Elironrasib is an innovative inhibitor that binds selectively and covalently to the oncogenic RAS(ON) form of the RAS G12C variant that drives approximately 12% of cases of NSCLC. Revolution Medicines is exploring elironrasib monotherapy and combinations in various treatment settings and continues work to prioritize multiple options for advancing its development.

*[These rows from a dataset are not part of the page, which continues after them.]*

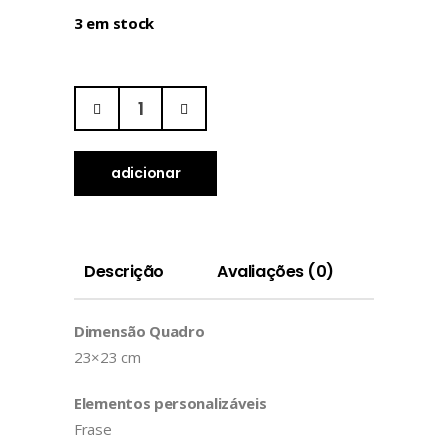
3 em stock
adicionar
Descrição
Avaliações (0)
Dimensão Quadro
23×23 cm
Elementos personalizáveis
Frase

NSCLC accounts for 80%-85% of all lung cancers, and most patients have advanced or metastatic disease at initial diagnosis.1,2 KRAS mutations are found in nearly 30% of NSCLC cases, among which KRAS G12C is the most common. Currently there are no RAS-targeted inhibitors with full approval by the FDA to treat patients with KRAS G12C NSCLC.3

Breakthrough Therapy Designation is intended to expedite the development and review of potential new medicines designed to treat serious conditions and address significant unmet medical needs. Pursuant to FDA guidelines, the medicine needs to have shown encouraging preliminary clinical evidence that demonstrates substantial improvement on a clinically significant endpoint over available medicines.

About Non-Small Cell Lung Cancer
More than 197,000 people are diagnosed with non-small cell lung cancer (NSCLC) in the U.S. each year.4 Despite treatment advancements, NSCLC remains a leading cause of cancer-related mortality worldwide, primarily due to its late-stage diagnosis and limited response to conventional therapies.